The people I lived with, in Black Lion Yard, were far more politically aware than me and active in the squatting movement. We would get a van, pull on overalls like council workers, turn up at the newly vacated house at seven in the morning, jemmy the tin off the doors and fit new locks. The people who moved into these squats spread the word to others who needed homes and shared similar ideas. There were drug dealers, prostitutes, architects, jewellers, silversmiths, motorcycle mechanics and me, a photographer. There was a guy, dealing heroin a couple of blocks down from me, and a guy making beautifully crafted hurdy-gurdies in the flat opposite. Artists and feckless layabouts, it was a lively mix. The empty streets filled up with kids playing, with people fixing old vans or heaving ‘salvaged’ building materials along, with Bengali families, friends of friends, and random people who needed homes. Corner shops and cafés came back to life. There is a world view that goes with squatting, it brings people together and creates a sense of community.

© David Hoffman

Fieldgate Mansions were well-built nineteenth century tenements with beautiful brickwork. I was in a top flat. The roof was slate, and the ceiling was plasterboard, so it was as hot as an oven in summer, and I froze in the winter. When I moved in there were still some council tenants. I got on well with Maria, a cheerful Cypriot woman who lived next door, and when she left, she gave me her keys, so we immediately put someone new in her flat. We had to be quick because as soon as a flat was empty council workers would go in, smash the lavatories and pour cement down the pan, take out the windows, knock off the doors and rip out the wiring. After they had finished, we had to go in and put it all back again.

We may have been swimming against the tide, but we were winning. As fast as the council decanted tenants we squatted the flats. Mine had a front room which became my darkroom, a backroom as my office and bedroom plus a tiny kitchen and a lavatory.
There was no bathroom. In my first winter, I found an old Ascot water heater in a skip and managed to get it working late on New Year’s Eve. My first hot water arrived to the sound of the ships on the Thames blasting their hooters in celebration.

Fortunately, no one was in a hurry to demolish Fieldgate Mansions. They knew that if they threw us out, others would move in and squat instead. In the early eighties, just to be rid of them, Tower Hamlets Council sold the buildings for one pound to the Samuel Lewis Housing Association. If we had not squatted, the place would have been demolished by the council in the seventies. Squatting did save Fieldgate Mansions, yet when we moved in, it was owned by the community, and now it is a hundred-million-pound asset on the books of a rich corporation. There is no stopping capitalism.

© David Hoffman

I was working as a photographer in the area and so I came into contact with many local people, groups and organisation. My social life was mainly visiting friends, going to local events such as productions at the Half Moon or getting involved with arts and media projects.

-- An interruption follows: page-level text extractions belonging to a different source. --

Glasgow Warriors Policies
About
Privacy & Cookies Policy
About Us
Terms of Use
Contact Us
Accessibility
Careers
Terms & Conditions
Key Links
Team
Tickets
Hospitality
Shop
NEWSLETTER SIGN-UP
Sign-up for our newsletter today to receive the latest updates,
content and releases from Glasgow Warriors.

The Bengalis were very welcome. They added to the economic viability of the area with shops, cafés and restaurants reopening or expanding. The food was new to us and we loved the variety of new tastes that the Bengalis brought. Children filled the streets and that too raised our spirits in what had been a grey, decaying, hopeless sort of place. As more Bengali families joined us in Fieldgate Mansions it became harder for the council to try to remove us and we felt more secure in our tenancy of the squats. We’d have liked to have more social contact with the Bengali families, but the cultural differences were a brake on that.

I had been squatting in York in the late 1960s but rented when I came to London in 1969. When Black Lion Yard was compulsorily purchased by LBTH and the landlord left in early 1973, we stayed on and squatted in the building we had previously rented. In September 1973 I opened up my squat in Fieldgate Mansions and I stayed there until October 1984 when I moved to a derelict house in Bow that I had been restoring. I’ve lived in that house ever since.

I was a photographer, and it was squatting and the freedom from having to take other jobs to pay the rent that enabled me to work in that field and build what became a successful career when, at the start, I was earning next to nothing.